## YOUR ASSIGNMENT
Produce a verbatim transcription of all records.

[[ DATA SUPPLIED, beginning ]]

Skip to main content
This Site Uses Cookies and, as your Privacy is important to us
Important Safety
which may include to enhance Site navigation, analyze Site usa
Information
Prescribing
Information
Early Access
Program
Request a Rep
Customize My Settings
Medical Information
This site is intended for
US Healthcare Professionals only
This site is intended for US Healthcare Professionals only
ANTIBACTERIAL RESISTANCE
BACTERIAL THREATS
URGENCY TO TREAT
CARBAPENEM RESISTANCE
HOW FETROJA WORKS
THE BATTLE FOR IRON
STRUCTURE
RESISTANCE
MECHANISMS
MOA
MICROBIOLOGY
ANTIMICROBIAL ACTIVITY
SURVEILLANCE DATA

[[ DATA SUPPLIED, end ]]

## ANSWER FOR THIS EXERCISE
Skip to main content
This Site Uses Cookies and, as your Privacy is important to us
Important Safety
which may include to enhance Site navigation, analyze Site usa
Information
Prescribing
Information
Early Access
Program
Request a Rep
Customize My Settings
Medical Information
This site is intended for
US Healthcare Professionals only
This site is intended for US Healthcare Professionals only
ANTIBACTERIAL RESISTANCE
BACTERIAL THREATS
URGENCY TO TREAT
CARBAPENEM RESISTANCE
HOW FETROJA WORKS
THE BATTLE FOR IRON
STRUCTURE
RESISTANCE
MECHANISMS
MOA
MICROBIOLOGY
ANTIMICROBIAL ACTIVITY
SURVEILLANCE DATA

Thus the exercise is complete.